Religious missionary in Quebec City:
Saint Mary of the Incarnation arrived in Quebec City on August 1, 1639 and founded a monastery and a first school for young girls in the lower town. In 1642, the Ursulines moved into a new stone monastery in the upper town. Marie de l’Incarnation zealously devoted herself to the education of French and Aboriginal girls.
However, they had difficulty in teaching French to the aboriginal girls. Plus, with the demographic decline that disrupted the native population and a growing reluctance on the part of aboriginal parents to entrust their daughters to the Ursulines, Mary of the Incarnation had to move away from her role as a missionary to devote herself more to the education of the colony’s French girls.

The earthquake in 1663:
Even though she was cloistered, Mary of the Incarnation played an active role in the life of the colony. In 1663, she witnessed an earthquake in Quebec City. She recounted the event in the abundant correspondence she had with her son. The Ursuline saw in the catastrophe a sign from God punishing the trade in alcohol between the colonists and the Amerindians. She was also involved in an epidemic of pox that hit the native peoples hard: her monastery was transformed into a hospital on several occasions. She also comments extensively on the Franco-Iroquois wars and the destruction of Huronia.
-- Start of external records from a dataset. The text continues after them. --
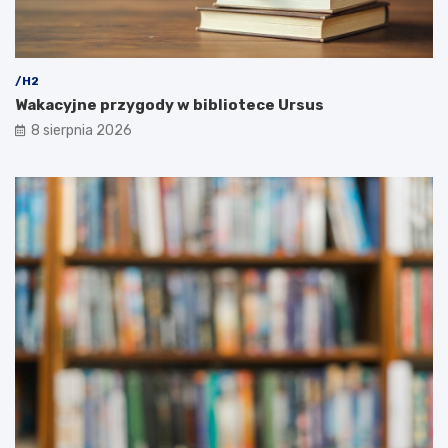
/H2
Wakacyjne przygody w bibliotece Ursus
8 sierpnia 2026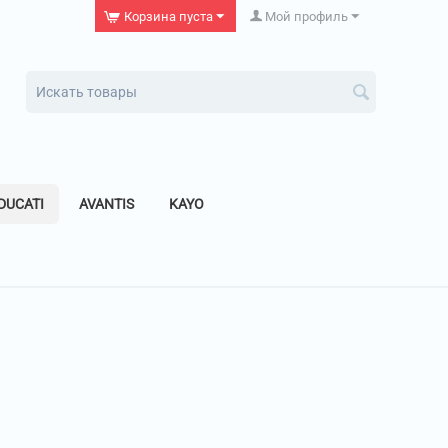
Корзина пуста
Мой профиль
DUCATI
AVANTIS
KAYO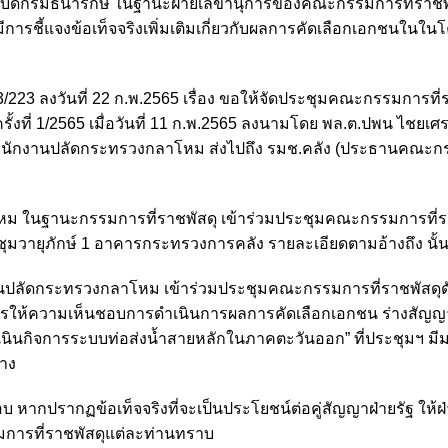
บดีกรมธนารักษ์ ในฐานะฝ่ายเลขานุการของคณะกรรมการที่ราชพ
ีการชี้แจงข้อเท็จจริงเพิ่มเติมเกี่ยวกับผลการคัดเลือกเอกชนในใ
13/223 ลงวันที่ 22 ก.พ.2565 เรื่อง ขอให้จัดประชุมคณะกรรมการที่
ที่ 1/2565 เมื่อวันที่ 11 ก.พ.2565 ลงนามโดย พล.ต.ปพน ไชยเศรษ
นักงานปลัดกระทรวงกลาโหม ส่งไปถึง รมช.คลัง (ประธานคณะกร
โหม ในฐานะกรรมการที่ราชพัสดุ เข้าร่วมประชุมคณะกรรมการที่ร
งประชุมวายุภักษ์ 1 อาคารกระทรวงการคลัง รายละเอียดตามอ้างถึง นั้
ทนปลัดกระทรวงกลาโหม เข้าร่วมประชุมคณะกรรมการที่ราชพัสดุดั
 “การให้ความเห็นชอบการดำเนินการผลการคัดเลือกเอกชน ร่างสัญ
นกิจการระบบท่อส่งน้ำสายหลักในภาคตะวันออก” ที่ประชุมฯ มีม
าง
ากปรากฏข้อเท็จจริงที่จะเป็นประโยชน์ต่อคู่สัญญาฝ่ายรัฐ ให้ฝ
การที่ราชพัสดุแต่ละท่านทราบ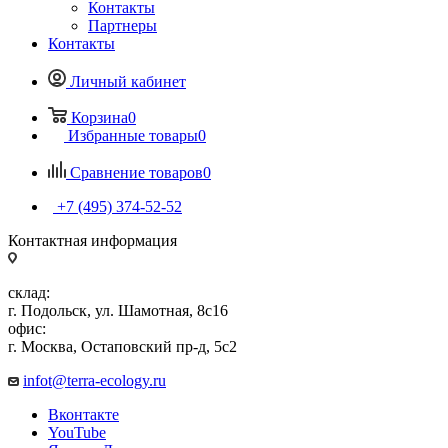
Контакты
Партнеры
Контакты
Личный кабинет
Корзина
0
Избранные товары
0
Сравнение товаров
0
+7 (495) 374-52-52
Контактная информация
склад:
г. Подольск, ул. Шамотная, 8с16
офис:
г. Москва, Остаповский пр-д, 5с2
infot@terra-ecology.ru
Вконтакте
YouTube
Mary of the Incarnation, through her writings, is considered by many historians to be the author of the first mention in French, and no longer in Latin, of the Canadian identity of the colonists, by virtue of a letter dated October 16th 1666.

Death:
She died of old age on April 30, 1672 in Quebec City at the age of 72. She was associated with the life of the small French colony founded in Quebec City in 1608, which without her and her companions would hardly have survived. Her tomb is located in the Ursuline chapel: 12, Donnacona street, Quebec (Qc), Canada.